You’ll notice there is no Madeleine L’Engle in this list. I read her books several times as a Young Adult, and I’m sure they influenced me, but I just don’t like her. I don’t like her smarmy characters, I don’t like how her ideals of family life are utterly saturated in six kinds of snobbery. I don’t like the loosey goosey games she plays with comparative religion, and her stories leave me cold, irritated and unsatisfied. I’m always astonished that she’s described as some kind of genius — her prose always strikes me as hokey and stilted. She is very original, I’ll admit, but I have very little patience with her “Oh-the-aching-wonder-of-it-all” genre. I wouldn’t say “don’t read her stuff,” but I think you’ll do just fine if you never do read her.
Okay, so, yay, I wrote a blog post! Thanks to the gracious and prolific (in every way)Jen Fulwiler for hosting Seven Quick Takes every Friday.
UPDATE: In the comments of the original post, several readers mentioned Patterson’s Bridge to Terebithia and A Tree Grows in Brooklyn by Betty Smith. My take: yes, Bridge to Terebithia is just awful. As reader Suburban Correspondent put it, “It was everything that was wrong with YA books in my youth – all the hopelessly messed-up adults, the characters manipulated by the author to send some sort of message.” Yup, pretty much a blight on Patterson’s career. Her books that I recommended are totally different. I also remember that her novel The Master Puppeteer was quite good, and is about a boy. She has written many historical novels for young adults.

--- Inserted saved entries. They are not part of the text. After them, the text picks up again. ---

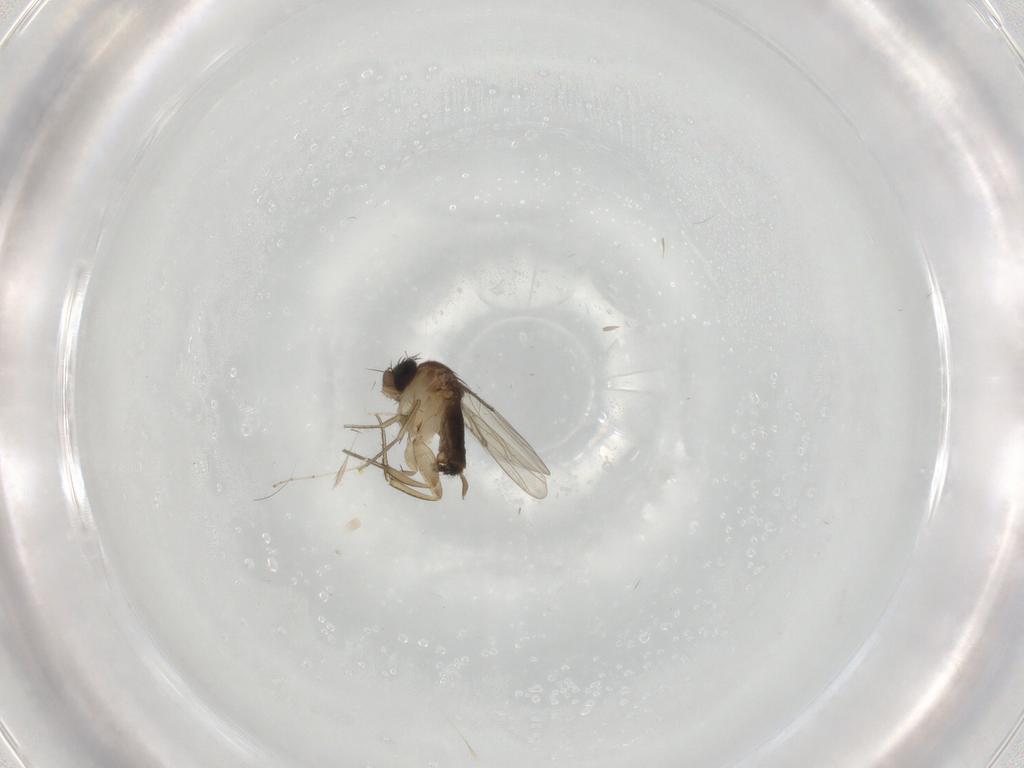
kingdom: Animalia
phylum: Arthropoda
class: Insecta
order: Diptera
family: Cecidomyiidae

A Tree Grows in Brooklyn is fantastic — good call, folks. I can’t imagine a boy really enjoying it, but it really is a wonderful book, despite some hokiness It’s about a girl growing up in the slums in Brooklyn before and during World War II. Betty Smith’s other books, unfortunately, are dreadful! A Tree Grows in Brooklyn is fiction, but obviously semi-autobiographical, and is very moving and full of insight into a young girl’s mind. Some of her notions about sex could be a little damaging to susceptible girls, though, so you should probably read this one first, and discuss it with your daughter.